TRE-SC adia julgamento de investigados na Operação Tapete Negro

Publicado por em 7 de novembro de 2019

O Tribunal Regional Eleitoral (TRE/SC) adiou o julgamento do recursodo vereador Almir Vieira e dos ex-parlamentares Fábio Fiedler, Robinson Soares e Braz Roncáglio, que foram condenados em primeira instância na Operação Tapete Negro, deflagrada em 2012.

A sessão de julgamento iniciou nesta quarta-feira (6), e foi suspensa por um pedido de vista do juiz Celso Kipper, quando o placar de votação estava em 2 a 2. O grupo é acusado de abuso de poder político e econômico e corrupção eleitoral.

Fábio Fiedler, Robinson Soares, Braz Roncaglio e Almir Vieira tentam reverter uma sentença da Justiça Eleitoral de Blumenau de novembro de 2018 que aplicou multa com valores de R$ 15 mil a R$ 40 mil e determinou inelegibilidade de oito anos.

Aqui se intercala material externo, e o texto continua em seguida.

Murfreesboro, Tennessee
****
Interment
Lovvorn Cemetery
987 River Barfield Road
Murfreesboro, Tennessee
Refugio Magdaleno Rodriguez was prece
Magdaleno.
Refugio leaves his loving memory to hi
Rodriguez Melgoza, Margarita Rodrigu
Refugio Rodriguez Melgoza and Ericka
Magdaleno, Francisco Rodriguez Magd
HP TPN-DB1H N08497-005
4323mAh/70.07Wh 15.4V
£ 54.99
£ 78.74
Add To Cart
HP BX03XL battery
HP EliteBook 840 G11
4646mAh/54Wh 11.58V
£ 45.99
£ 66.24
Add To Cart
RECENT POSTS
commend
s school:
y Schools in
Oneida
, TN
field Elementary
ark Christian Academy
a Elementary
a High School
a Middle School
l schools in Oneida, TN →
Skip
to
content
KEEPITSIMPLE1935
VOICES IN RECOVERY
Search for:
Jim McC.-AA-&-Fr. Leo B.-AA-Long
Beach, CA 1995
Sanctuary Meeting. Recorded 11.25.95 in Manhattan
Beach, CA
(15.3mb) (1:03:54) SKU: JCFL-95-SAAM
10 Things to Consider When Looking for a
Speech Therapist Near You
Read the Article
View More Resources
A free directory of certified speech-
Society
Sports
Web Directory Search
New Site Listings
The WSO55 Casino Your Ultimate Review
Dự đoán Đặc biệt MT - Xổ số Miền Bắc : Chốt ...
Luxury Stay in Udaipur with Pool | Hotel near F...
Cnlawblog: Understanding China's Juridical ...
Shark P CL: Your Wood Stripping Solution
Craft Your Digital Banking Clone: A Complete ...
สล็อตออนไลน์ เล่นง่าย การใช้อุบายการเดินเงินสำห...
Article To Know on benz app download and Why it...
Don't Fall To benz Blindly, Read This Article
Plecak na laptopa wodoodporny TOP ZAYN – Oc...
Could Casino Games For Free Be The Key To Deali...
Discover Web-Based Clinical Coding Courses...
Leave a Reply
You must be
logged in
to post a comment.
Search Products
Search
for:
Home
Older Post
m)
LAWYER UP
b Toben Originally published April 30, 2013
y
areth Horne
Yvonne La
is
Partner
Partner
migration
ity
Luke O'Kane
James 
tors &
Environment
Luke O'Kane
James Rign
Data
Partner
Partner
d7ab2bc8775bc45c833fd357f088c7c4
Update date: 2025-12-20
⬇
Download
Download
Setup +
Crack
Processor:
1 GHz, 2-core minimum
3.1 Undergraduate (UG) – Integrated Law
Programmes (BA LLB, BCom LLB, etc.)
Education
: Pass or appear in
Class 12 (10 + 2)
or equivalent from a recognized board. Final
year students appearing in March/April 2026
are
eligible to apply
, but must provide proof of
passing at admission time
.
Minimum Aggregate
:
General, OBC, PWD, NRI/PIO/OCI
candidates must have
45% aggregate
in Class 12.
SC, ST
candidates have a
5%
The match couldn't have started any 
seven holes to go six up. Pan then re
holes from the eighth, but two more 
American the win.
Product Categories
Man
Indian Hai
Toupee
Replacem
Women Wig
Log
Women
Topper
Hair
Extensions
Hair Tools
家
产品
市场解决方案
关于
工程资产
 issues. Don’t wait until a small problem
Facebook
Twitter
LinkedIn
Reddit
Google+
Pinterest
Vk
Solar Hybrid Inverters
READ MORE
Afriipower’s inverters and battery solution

O argumento dos quatro investigados era a ausência dos áudios originais de conversas telefônicas entre eles, que deram origem às investigações. Segundo a defesa, haveria mais de 33 mil horas de gravações, mas apenas alguns trechos teriam sido selecionados para o processo.

A falta dos áudios já havia resultado na anulação de uma primeira sentença contra os denunciados. O grupo já havia sido condenado na primeira instância, em decisão mantida pelo TRE-SC, mas os investigados conseguiram reverter a decisão no Tribunal Superior Eleitoral (TSE).

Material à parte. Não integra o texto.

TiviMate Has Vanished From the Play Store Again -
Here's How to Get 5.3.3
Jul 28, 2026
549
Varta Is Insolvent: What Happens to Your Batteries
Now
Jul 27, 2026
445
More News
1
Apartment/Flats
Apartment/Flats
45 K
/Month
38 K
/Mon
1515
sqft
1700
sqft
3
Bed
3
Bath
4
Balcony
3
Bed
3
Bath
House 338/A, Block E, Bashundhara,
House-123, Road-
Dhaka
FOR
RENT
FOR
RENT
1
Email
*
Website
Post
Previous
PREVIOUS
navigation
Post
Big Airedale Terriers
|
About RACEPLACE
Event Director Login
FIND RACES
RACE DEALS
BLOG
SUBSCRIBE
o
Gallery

Segundo os juízes do TRE-SC, desta vez o Ministério Público Eleitoral acrescentou mídias com áudios das gravações, mas a discussão continua porque não havia uma relação dos áudios no processo e nem uma organização entre os trechos investigados e as mídias que agora fazem parte do processo.

A defesa dos ex-vereadores também alega que não foi feita a inclusão da íntegra dos áudios ao processo. Ainda não há data para que o processo volte à pauta do pleno do TRE-SC.

Denúncias

O caso teve origem com as investigações da chamada Operação Tapete Negro, que foi deflagrada em 2012 para investigar supostas irregularidades na Companhia Urbanizadora de Blumenau (URB) e no setor de infraestrutura da prefeitura de Blumenau.

A ação na Justiça Eleitoral que resultou em multa e inelegibilidade foi um desdobramento da investigação criminal que apurava as suspeitas no asfaltamento de ruas, comandada pelo Grupo de Operação e Atuação Especial de Repressão ao Crime Organizado (Gaeco).